REQUIRED WORK: Return each entry exactly, so that nothing in the data differs from the original.

(Beginning of DATA TO PROCESS)

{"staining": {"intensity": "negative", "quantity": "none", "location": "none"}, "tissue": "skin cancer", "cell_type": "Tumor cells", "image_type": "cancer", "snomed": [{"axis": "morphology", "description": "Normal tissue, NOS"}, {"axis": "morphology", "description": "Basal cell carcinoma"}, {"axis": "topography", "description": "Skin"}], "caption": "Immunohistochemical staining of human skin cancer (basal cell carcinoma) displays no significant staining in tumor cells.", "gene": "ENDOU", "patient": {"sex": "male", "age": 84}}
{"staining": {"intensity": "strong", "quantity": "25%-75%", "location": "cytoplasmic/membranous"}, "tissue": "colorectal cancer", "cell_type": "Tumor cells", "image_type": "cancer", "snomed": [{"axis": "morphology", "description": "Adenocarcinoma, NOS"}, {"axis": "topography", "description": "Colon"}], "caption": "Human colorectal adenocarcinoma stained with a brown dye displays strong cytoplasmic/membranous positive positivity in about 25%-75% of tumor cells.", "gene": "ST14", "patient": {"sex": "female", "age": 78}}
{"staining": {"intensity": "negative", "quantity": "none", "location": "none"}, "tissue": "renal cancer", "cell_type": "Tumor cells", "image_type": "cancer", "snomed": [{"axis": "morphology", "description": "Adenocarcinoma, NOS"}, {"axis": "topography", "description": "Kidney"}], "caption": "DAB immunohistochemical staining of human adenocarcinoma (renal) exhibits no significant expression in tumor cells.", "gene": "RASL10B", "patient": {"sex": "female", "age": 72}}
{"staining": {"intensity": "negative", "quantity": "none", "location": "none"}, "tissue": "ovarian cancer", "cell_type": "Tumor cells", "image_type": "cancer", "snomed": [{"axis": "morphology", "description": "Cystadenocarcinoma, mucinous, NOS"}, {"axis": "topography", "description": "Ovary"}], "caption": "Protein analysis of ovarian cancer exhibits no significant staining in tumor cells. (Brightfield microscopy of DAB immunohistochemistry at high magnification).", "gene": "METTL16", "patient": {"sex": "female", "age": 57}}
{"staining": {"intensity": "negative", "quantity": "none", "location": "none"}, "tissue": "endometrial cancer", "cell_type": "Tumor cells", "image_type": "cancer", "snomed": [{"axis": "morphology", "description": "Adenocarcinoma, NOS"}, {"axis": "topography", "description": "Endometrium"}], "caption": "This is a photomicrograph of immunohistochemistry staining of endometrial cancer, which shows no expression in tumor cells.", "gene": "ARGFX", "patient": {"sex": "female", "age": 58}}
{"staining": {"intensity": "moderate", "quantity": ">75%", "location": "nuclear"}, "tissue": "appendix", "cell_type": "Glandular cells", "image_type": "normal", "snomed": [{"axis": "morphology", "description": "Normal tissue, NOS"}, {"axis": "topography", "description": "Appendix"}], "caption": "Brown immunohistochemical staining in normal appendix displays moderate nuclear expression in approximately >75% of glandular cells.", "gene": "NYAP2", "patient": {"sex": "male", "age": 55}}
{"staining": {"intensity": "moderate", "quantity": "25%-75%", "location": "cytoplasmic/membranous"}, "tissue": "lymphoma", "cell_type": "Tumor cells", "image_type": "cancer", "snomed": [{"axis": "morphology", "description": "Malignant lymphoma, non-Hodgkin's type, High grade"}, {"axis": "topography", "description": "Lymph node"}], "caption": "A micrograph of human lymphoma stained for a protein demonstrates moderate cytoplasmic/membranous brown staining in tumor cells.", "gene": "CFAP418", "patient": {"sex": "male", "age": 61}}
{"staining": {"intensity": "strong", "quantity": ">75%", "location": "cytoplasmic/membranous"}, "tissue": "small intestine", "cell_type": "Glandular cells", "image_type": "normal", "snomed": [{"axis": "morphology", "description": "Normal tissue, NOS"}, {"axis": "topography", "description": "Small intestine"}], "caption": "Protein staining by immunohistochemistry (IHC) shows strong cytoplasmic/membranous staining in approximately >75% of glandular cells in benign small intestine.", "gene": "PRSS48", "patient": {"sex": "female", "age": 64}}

(End of DATA TO PROCESS)

RESULT OF THE TASK:
{"staining": {"intensity": "negative", "quantity": "none", "location": "none"}, "tissue": "skin cancer", "cell_type": "Tumor cells", "image_type": "cancer", "snomed": [{"axis": "morphology", "description": "Normal tissue, NOS"}, {"axis": "morphology", "description": "Basal cell carcinoma"}, {"axis": "topography", "description": "Skin"}], "caption": "Immunohistochemical staining of human skin cancer (basal cell carcinoma) displays no significant staining in tumor cells.", "gene": "ENDOU", "patient": {"sex": "male", "age": 84}}
{"staining": {"intensity": "strong", "quantity": "25%-75%", "location": "cytoplasmic/membranous"}, "tissue": "colorectal cancer", "cell_type": "Tumor cells", "image_type": "cancer", "snomed": [{"axis": "morphology", "description": "Adenocarcinoma, NOS"}, {"axis": "topography", "description": "Colon"}], "caption": "Human colorectal adenocarcinoma stained with a brown dye displays strong cytoplasmic/membranous positive positivity in about 25%-75% of tumor cells.", "gene": "ST14", "patient": {"sex": "female", "age": 78}}
{"staining": {"intensity": "negative", "quantity": "none", "location": "none"}, "tissue": "renal cancer", "cell_type": "Tumor cells", "image_type": "cancer", "snomed": [{"axis": "morphology", "description": "Adenocarcinoma, NOS"}, {"axis": "topography", "description": "Kidney"}], "caption": "DAB immunohistochemical staining of human adenocarcinoma (renal) exhibits no significant expression in tumor cells.", "gene": "RASL10B", "patient": {"sex": "female", "age": 72}}
{"staining": {"intensity": "negative", "quantity": "none", "location": "none"}, "tissue": "ovarian cancer", "cell_type": "Tumor cells", "image_type": "cancer", "snomed": [{"axis": "morphology", "description": "Cystadenocarcinoma, mucinous, NOS"}, {"axis": "topography", "description": "Ovary"}], "caption": "Protein analysis of ovarian cancer exhibits no significant staining in tumor cells. (Brightfield microscopy of DAB immunohistochemistry at high magnification).", "gene": "METTL16", "patient": {"sex": "female", "age": 57}}
{"staining": {"intensity": "negative", "quantity": "none", "location": "none"}, "tissue": "endometrial cancer", "cell_type": "Tumor cells", "image_type": "cancer", "snomed": [{"axis": "morphology", "description": "Adenocarcinoma, NOS"}, {"axis": "topography", "description": "Endometrium"}], "caption": "This is a photomicrograph of immunohistochemistry staining of endometrial cancer, which shows no expression in tumor cells.", "gene": "ARGFX", "patient": {"sex": "female", "age": 58}}
{"staining": {"intensity": "moderate", "quantity": ">75%", "location": "nuclear"}, "tissue": "appendix", "cell_type": "Glandular cells", "image_type": "normal", "snomed": [{"axis": "morphology", "description": "Normal tissue, NOS"}, {"axis": "topography", "description": "Appendix"}], "caption": "Brown immunohistochemical staining in normal appendix displays moderate nuclear expression in approximately >75% of glandular cells.", "gene": "NYAP2", "patient": {"sex": "male", "age": 55}}
{"staining": {"intensity": "moderate", "quantity": "25%-75%", "location": "cytoplasmic/membranous"}, "tissue": "lymphoma", "cell_type": "Tumor cells", "image_type": "cancer", "snomed": [{"axis": "morphology", "description": "Malignant lymphoma, non-Hodgkin's type, High grade"}, {"axis": "topography", "description": "Lymph node"}], "caption": "A micrograph of human lymphoma stained for a protein demonstrates moderate cytoplasmic/membranous brown staining in tumor cells.", "gene": "CFAP418", "patient": {"sex": "male", "age": 61}}
{"staining": {"intensity": "strong", "quantity": ">75%", "location": "cytoplasmic/membranous"}, "tissue": "small intestine", "cell_type": "Glandular cells", "image_type": "normal", "snomed": [{"axis": "morphology", "description": "Normal tissue, NOS"}, {"axis": "topography", "description": "Small intestine"}], "caption": "Protein staining by immunohistochemistry (IHC) shows strong cytoplasmic/membranous staining in approximately >75% of glandular cells in benign small intestine.", "gene": "PRSS48", "patient": {"sex": "female", "age": 64}}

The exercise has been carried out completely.